In the wake of her appointment, much of the official Republican comment has praised the pick. ''This is the beginning of the new Stevens, Young and Murkowski team,'' said state Republican Party Chairman Randy Ruedrich.
Alaska Congressman Don Young said Lisa Murkowski will be an outstanding senator for years to come and Sen. Ted Stevens pledged his support.
''Don and I will work with her to help her do the best job possible in Washington,'' Stevens told the Associated Press in a telephone interview.
But not everyone in Alaska is gushing about the announcement.

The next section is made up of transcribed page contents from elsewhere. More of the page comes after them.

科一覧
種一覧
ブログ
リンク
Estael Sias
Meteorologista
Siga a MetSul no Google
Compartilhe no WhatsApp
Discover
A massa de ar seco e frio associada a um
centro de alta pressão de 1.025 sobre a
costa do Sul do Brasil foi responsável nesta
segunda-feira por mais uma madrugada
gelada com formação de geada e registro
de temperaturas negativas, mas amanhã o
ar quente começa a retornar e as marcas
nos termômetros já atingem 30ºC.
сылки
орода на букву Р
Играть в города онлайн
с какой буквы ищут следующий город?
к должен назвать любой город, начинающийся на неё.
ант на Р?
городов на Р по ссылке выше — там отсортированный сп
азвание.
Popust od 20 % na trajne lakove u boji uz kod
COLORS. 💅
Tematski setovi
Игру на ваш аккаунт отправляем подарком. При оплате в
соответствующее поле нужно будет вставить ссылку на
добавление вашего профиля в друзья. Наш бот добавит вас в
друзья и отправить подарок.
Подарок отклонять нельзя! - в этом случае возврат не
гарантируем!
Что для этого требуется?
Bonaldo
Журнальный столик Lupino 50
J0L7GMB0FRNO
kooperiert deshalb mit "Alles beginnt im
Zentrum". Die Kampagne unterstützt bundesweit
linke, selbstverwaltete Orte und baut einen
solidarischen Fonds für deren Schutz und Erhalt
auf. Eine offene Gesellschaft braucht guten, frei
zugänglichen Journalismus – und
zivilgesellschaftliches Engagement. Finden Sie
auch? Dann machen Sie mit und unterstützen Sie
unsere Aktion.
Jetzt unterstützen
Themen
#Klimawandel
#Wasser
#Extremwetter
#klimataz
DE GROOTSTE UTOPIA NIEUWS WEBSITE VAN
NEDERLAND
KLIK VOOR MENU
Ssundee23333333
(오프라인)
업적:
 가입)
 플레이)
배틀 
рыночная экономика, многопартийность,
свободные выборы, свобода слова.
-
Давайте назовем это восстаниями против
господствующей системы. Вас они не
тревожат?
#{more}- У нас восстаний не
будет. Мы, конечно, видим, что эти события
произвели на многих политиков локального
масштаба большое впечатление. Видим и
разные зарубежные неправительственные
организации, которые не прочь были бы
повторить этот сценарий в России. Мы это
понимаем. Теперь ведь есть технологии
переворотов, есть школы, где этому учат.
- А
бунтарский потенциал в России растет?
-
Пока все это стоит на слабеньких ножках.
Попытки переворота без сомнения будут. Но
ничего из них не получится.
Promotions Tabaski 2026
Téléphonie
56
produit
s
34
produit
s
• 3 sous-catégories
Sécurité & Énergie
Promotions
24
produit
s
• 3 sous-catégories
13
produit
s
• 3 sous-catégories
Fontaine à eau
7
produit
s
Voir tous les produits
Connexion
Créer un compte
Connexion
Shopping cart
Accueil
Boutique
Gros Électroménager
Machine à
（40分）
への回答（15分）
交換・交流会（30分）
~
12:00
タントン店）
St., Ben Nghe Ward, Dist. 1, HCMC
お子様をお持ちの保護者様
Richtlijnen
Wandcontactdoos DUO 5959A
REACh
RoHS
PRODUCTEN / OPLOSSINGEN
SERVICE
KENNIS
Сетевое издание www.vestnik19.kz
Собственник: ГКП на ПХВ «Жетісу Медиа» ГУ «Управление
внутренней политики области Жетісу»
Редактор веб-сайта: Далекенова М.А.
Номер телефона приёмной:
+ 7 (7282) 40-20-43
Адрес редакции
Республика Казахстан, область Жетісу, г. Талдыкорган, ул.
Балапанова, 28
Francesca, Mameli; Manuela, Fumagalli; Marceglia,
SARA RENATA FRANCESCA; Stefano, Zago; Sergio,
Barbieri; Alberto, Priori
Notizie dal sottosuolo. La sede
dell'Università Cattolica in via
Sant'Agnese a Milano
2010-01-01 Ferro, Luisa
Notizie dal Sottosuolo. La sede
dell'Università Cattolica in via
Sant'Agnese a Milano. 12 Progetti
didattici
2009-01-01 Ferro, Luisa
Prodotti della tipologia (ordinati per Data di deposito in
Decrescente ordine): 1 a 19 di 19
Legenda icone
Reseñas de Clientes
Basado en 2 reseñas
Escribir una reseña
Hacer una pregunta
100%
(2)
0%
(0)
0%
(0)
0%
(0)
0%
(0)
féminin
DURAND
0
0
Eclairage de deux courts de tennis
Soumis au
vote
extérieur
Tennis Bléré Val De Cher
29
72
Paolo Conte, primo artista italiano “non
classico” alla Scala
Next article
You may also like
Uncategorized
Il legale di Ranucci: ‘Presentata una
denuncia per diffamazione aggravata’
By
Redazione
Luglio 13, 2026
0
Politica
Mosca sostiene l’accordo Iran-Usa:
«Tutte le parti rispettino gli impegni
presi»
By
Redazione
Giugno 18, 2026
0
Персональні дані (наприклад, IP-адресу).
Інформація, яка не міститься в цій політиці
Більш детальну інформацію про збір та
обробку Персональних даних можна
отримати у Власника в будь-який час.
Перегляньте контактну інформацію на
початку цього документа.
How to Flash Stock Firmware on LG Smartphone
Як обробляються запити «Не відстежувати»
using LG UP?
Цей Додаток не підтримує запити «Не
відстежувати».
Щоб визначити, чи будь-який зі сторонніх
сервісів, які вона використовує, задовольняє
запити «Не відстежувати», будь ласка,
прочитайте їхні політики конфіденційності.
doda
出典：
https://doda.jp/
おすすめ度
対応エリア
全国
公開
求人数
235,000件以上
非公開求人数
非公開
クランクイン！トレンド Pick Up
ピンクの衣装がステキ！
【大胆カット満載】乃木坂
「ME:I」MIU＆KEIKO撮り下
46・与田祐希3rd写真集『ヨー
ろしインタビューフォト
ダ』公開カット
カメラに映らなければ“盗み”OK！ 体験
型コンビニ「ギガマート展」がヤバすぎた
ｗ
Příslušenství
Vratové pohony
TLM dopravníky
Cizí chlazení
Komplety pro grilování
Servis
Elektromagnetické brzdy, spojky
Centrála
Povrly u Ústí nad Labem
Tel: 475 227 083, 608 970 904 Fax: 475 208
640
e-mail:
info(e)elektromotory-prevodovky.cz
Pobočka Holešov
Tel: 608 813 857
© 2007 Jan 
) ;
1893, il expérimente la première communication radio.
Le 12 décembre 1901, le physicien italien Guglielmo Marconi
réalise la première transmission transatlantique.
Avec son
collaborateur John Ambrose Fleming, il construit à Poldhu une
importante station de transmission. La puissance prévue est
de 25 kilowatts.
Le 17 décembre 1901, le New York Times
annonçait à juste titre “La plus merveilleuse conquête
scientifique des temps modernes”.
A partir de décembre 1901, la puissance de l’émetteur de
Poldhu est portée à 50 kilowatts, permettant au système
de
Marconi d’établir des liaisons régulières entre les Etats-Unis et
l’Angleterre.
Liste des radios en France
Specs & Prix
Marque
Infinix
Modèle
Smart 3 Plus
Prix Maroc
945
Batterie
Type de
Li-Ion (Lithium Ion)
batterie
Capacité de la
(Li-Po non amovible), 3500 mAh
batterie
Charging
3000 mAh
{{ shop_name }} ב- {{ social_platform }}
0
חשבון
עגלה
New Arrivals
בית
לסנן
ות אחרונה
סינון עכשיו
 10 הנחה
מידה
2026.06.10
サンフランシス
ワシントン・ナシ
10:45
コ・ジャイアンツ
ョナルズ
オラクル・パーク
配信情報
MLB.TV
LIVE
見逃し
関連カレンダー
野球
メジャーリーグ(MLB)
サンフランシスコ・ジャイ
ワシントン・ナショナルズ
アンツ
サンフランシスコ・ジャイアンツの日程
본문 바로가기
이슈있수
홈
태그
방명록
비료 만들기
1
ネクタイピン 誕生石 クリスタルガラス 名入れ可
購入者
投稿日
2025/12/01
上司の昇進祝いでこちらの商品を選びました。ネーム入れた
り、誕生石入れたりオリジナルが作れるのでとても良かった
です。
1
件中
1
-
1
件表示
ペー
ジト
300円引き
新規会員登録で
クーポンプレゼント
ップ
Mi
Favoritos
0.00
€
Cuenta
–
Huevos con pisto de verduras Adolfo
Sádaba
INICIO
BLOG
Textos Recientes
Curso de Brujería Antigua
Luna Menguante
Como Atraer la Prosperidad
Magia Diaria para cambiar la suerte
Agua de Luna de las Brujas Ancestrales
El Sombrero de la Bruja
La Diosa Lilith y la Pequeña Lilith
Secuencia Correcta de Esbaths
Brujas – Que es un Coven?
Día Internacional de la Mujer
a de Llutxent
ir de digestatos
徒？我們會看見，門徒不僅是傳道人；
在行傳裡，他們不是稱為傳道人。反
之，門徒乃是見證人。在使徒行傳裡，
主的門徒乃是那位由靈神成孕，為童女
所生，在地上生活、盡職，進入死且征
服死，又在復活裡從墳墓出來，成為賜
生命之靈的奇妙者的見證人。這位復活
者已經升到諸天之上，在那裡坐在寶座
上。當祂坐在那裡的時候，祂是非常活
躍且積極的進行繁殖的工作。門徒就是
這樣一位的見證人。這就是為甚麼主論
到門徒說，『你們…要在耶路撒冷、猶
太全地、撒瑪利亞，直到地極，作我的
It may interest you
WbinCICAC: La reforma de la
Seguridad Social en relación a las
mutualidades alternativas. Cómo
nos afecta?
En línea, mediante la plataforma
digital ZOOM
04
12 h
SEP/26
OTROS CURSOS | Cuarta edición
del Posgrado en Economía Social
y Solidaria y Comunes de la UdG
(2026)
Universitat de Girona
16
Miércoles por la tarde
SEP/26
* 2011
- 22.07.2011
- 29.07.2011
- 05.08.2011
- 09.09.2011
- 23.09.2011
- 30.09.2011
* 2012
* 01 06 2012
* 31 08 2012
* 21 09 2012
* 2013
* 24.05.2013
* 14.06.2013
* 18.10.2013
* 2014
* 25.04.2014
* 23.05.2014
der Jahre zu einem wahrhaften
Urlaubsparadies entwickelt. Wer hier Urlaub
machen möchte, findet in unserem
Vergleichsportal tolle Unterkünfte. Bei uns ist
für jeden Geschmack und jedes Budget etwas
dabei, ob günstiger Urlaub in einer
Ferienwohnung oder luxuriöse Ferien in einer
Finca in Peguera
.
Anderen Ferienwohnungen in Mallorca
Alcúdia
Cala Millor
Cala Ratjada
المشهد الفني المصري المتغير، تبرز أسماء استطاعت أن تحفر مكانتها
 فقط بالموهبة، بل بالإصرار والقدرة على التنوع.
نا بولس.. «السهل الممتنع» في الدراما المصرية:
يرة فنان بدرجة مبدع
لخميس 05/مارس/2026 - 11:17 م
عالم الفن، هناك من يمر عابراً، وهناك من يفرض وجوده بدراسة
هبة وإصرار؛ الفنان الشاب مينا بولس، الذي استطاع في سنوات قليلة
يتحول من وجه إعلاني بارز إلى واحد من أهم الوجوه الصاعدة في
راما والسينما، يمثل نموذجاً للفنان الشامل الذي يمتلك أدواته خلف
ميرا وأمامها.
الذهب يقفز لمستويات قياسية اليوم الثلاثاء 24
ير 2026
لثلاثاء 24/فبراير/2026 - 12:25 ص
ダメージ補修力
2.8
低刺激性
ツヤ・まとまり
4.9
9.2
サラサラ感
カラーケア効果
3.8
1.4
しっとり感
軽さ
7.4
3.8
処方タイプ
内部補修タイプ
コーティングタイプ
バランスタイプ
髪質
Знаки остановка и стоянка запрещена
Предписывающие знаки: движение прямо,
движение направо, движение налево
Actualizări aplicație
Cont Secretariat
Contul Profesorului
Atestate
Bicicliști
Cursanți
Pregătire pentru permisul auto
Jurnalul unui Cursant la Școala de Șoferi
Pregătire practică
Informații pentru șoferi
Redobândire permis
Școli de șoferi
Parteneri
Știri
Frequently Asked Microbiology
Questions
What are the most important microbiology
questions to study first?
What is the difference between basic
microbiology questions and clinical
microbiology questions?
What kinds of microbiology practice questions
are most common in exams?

Republican union leader Jerry Hood, who was passed over for the pick, said his telephone ''is ringing off the hook.'' Hood would not elaborate.
The state Republican Party has been dogged by infighting among its factions in previous elections. The most notable recent example came in 1994 when Democrat Tony Knowles won his first gubernatorial bid after Republican Jack Coghill ran on another party's ticket.
''Certainly he will be criticized by some for picking his daughter,'' said Jerry Mackie, a former lawmaker who interviewed for the appointment. ''But the Republican Party needs to have a big tent and needs to be inclusive rather than exclusive.''
The lengthy list of prominent Republicans passed over for the job -- including Alaska Railroad board chairman Johne Binkley -- makes a GOP primary challenge likely.
''Those people are still out there. I think you will have a good, exciting and interesting primary two years from now,'' said retiring state Sen. Pete Kelly, a conservative Republican from Fairbanks.
Democrats, too, are virtually assured of mounting a strong challenge for Murkowski's seat in 2004, said former Gov. Knowles, who himself is seen as a possible candidate.
While in office, Knowles vetoed a bill to create a 5-day waiting period before the governor picks a U.S. Senate replacement. That veto was overriden by the GOP-controlled Legislature.
On Friday, Knowles said the vacancy should have been filled by a special election to give voters a chance to consider Lisa Murkowski's qualifications.
''I don't think anyone knows her feelings on any federal issues and how she presents Alaska's case federally,'' Knowles said.
Knowles would not say who he would have selected and refused to say whether he would run. ''It's an open question,'' he said.
Lisa Murkowski said she is independent-minded but acknowledged that her role for the next two years will be to bridge differences among Alaskans. She said she expects to face a challenge for the seat in 2004, but would not speculate on how conservatives will react.
''I'm not convinced they're all out to get me,'' she said.
Associated Press writer Rachel D'Oro contributed to this report.